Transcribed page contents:
——————

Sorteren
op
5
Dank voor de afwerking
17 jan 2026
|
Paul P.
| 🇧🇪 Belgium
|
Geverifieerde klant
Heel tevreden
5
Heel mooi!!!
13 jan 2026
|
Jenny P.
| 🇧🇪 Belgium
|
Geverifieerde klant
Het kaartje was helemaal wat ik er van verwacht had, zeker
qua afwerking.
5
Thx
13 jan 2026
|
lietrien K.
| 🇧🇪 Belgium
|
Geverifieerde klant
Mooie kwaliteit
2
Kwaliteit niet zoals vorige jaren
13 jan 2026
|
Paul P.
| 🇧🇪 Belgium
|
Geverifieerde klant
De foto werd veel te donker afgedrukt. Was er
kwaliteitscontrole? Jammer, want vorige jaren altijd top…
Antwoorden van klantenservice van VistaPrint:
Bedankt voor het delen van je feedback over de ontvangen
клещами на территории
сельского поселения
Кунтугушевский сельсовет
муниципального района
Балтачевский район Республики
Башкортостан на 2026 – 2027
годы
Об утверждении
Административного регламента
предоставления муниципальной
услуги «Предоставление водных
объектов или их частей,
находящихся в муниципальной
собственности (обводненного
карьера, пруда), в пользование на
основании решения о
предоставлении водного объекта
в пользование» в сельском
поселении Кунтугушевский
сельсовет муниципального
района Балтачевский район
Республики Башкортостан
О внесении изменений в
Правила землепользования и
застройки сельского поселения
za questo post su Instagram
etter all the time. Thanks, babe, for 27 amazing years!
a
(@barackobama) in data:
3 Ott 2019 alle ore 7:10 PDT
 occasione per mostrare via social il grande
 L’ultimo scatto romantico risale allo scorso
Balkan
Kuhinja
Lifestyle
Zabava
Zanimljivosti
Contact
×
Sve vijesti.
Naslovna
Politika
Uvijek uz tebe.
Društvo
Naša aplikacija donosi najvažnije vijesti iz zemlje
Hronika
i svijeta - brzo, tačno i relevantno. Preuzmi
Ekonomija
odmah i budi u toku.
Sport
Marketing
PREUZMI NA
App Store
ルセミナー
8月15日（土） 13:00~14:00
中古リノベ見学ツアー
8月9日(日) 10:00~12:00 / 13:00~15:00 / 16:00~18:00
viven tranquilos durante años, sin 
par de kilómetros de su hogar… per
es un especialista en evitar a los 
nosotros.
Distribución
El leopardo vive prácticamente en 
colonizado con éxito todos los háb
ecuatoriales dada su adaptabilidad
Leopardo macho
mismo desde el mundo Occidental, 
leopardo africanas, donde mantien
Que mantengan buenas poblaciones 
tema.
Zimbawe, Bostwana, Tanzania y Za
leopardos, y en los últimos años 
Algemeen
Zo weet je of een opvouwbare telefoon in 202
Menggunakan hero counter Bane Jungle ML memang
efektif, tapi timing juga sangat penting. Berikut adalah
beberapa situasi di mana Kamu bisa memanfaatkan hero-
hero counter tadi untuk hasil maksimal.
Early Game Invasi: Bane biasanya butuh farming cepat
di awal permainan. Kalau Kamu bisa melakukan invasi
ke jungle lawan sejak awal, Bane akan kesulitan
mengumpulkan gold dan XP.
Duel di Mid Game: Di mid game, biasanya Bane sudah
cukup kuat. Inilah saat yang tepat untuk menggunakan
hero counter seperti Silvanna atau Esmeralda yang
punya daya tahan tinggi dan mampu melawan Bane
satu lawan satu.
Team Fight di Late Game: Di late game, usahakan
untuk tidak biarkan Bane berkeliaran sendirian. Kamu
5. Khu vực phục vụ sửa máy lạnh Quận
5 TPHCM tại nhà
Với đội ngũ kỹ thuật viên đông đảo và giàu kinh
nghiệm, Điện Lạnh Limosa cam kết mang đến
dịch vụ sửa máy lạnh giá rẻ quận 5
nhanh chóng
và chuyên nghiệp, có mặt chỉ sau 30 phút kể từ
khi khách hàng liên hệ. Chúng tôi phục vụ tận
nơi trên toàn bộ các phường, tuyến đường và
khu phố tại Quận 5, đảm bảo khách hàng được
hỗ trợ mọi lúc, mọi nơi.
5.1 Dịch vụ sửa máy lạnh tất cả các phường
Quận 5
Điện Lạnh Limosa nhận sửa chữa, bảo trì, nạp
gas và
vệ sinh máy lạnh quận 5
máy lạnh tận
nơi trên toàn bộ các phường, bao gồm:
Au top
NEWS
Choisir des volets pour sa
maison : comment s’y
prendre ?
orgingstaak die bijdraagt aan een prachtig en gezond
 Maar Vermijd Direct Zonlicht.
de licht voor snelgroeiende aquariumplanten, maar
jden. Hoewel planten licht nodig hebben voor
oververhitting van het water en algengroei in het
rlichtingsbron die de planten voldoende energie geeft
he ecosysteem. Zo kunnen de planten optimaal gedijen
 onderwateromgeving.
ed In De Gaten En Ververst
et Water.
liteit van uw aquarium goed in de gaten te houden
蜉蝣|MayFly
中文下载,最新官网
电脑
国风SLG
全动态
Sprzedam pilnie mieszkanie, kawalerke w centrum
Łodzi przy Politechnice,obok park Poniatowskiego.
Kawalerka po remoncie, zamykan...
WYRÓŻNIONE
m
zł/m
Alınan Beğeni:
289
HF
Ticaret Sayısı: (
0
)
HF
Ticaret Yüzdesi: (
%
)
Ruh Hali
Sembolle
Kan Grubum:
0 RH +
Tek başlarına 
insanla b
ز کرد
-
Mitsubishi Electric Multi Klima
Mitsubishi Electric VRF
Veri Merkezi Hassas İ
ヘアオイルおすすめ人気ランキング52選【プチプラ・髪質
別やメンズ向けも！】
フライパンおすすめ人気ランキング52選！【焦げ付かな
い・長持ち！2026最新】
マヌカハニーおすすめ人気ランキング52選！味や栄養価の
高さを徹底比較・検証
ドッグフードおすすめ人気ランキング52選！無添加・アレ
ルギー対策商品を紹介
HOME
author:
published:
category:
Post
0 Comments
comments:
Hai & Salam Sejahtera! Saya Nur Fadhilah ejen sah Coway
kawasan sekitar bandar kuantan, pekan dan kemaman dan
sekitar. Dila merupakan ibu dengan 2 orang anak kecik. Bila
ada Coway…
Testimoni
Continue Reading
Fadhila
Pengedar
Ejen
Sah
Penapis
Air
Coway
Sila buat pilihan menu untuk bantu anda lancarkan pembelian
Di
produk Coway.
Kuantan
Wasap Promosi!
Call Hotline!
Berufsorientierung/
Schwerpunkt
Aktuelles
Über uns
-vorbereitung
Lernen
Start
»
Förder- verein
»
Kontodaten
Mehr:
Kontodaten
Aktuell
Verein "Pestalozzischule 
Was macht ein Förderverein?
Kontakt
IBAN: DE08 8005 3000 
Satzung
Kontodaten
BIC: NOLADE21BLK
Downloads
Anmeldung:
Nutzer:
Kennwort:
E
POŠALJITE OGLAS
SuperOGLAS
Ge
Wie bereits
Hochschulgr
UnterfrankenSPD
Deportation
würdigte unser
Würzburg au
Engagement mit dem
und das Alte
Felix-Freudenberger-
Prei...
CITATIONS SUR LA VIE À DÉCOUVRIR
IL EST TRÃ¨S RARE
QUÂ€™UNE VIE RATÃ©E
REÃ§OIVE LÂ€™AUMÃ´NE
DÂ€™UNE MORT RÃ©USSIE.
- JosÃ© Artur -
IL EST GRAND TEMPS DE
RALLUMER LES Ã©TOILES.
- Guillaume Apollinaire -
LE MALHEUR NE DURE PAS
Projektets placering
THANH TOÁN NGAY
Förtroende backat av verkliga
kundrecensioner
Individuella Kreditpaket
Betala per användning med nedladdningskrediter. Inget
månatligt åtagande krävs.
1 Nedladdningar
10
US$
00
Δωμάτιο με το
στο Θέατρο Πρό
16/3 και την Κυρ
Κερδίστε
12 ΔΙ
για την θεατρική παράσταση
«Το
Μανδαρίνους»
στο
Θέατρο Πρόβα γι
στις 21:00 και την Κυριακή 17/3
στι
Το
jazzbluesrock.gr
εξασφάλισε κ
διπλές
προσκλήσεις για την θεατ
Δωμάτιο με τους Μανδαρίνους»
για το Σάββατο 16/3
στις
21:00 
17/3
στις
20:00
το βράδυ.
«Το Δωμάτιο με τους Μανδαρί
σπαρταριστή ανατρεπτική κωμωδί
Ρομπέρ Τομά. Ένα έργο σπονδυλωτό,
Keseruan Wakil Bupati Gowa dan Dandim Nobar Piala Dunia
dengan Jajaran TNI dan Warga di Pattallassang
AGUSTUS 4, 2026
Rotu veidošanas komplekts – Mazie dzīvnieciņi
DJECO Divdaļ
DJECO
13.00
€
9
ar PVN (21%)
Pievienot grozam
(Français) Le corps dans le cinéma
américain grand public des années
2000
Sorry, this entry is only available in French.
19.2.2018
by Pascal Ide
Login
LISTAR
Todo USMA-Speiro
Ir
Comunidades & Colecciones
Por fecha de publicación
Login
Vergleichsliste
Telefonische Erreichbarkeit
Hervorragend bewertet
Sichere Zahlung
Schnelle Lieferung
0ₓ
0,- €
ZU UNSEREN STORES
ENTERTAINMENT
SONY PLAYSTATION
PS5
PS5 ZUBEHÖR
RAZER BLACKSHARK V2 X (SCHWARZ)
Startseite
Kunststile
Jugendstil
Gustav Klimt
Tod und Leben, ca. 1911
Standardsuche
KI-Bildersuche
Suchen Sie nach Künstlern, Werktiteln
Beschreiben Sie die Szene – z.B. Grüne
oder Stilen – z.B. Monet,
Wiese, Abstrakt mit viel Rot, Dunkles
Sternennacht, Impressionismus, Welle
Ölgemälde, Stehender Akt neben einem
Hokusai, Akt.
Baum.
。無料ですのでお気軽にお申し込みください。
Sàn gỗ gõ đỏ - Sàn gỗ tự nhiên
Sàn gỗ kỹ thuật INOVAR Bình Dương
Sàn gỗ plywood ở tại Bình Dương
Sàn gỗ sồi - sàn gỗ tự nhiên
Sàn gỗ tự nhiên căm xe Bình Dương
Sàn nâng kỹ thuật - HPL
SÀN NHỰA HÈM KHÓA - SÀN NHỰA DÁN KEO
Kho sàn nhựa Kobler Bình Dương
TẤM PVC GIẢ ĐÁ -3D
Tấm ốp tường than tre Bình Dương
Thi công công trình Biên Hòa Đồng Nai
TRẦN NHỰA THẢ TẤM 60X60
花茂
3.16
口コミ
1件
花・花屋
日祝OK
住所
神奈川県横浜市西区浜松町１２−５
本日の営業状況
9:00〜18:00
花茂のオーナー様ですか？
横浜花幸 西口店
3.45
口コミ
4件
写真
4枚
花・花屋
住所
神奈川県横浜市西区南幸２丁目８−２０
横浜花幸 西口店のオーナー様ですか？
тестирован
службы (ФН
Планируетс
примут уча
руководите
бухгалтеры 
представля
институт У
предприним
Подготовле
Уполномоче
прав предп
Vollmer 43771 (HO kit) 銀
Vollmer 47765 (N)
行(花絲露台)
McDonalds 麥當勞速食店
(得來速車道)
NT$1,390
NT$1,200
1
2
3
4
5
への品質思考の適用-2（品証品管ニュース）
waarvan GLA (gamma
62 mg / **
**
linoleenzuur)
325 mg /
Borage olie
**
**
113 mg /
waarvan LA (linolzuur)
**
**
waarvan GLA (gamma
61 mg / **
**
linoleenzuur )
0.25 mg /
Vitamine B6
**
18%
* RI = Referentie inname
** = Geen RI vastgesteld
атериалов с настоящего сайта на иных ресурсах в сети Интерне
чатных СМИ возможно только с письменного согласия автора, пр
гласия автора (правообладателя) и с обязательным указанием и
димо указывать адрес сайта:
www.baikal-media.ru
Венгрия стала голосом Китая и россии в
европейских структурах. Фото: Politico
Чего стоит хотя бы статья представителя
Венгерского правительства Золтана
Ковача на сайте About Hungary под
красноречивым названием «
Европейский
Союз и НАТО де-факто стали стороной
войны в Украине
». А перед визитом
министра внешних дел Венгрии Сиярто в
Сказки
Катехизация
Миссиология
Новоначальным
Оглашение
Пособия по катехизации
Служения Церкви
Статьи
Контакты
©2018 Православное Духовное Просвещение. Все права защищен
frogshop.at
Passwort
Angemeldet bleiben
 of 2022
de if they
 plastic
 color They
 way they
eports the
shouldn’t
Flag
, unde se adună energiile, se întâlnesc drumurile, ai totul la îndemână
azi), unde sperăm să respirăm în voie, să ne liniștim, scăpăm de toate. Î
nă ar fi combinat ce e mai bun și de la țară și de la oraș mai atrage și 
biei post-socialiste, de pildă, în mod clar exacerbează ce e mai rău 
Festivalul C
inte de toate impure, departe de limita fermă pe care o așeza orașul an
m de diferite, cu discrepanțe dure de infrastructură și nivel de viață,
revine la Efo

——————

Work task
Duplicate the rows verbatim, starting at the first line and ending at the line that contains "8月9日(日) 10:00~12:00 /".

Response to the exercise
Sorteren
op
5
Dank voor de afwerking
17 jan 2026
|
Paul P.
| 🇧🇪 Belgium
|
Geverifieerde klant
Heel tevreden
5
Heel mooi!!!
13 jan 2026
|
Jenny P.
| 🇧🇪 Belgium
|
Geverifieerde klant
Het kaartje was helemaal wat ik er van verwacht had, zeker
qua afwerking.
5
Thx
13 jan 2026
|
lietrien K.
| 🇧🇪 Belgium
|
Geverifieerde klant
Mooie kwaliteit
2
Kwaliteit niet zoals vorige jaren
13 jan 2026
|
Paul P.
| 🇧🇪 Belgium
|
Geverifieerde klant
De foto werd veel te donker afgedrukt. Was er
kwaliteitscontrole? Jammer, want vorige jaren altijd top…
Antwoorden van klantenservice van VistaPrint:
Bedankt voor het delen van je feedback over de ontvangen
клещами на территории
сельского поселения
Кунтугушевский сельсовет
муниципального района
Балтачевский район Республики
Башкортостан на 2026 – 2027
годы
Об утверждении
Административного регламента
предоставления муниципальной
услуги «Предоставление водных
объектов или их частей,
находящихся в муниципальной
собственности (обводненного
карьера, пруда), в пользование на
основании решения о
предоставлении водного объекта
в пользование» в сельском
поселении Кунтугушевский
сельсовет муниципального
района Балтачевский район
Республики Башкортостан
О внесении изменений в
Правила землепользования и
застройки сельского поселения
za questo post su Instagram
etter all the time. Thanks, babe, for 27 amazing years!
a
(@barackobama) in data:
3 Ott 2019 alle ore 7:10 PDT
 occasione per mostrare via social il grande
 L’ultimo scatto romantico risale allo scorso
Balkan
Kuhinja
Lifestyle
Zabava
Zanimljivosti
Contact
×
Sve vijesti.
Naslovna
Politika
Uvijek uz tebe.
Društvo
Naša aplikacija donosi najvažnije vijesti iz zemlje
Hronika
i svijeta - brzo, tačno i relevantno. Preuzmi
Ekonomija
odmah i budi u toku.
Sport
Marketing
PREUZMI NA
App Store
ルセミナー
8月15日（土） 13:00~14:00
中古リノベ見学ツアー
8月9日(日) 10:00~12:00 / 13:00~15:00 / 16:00~18:00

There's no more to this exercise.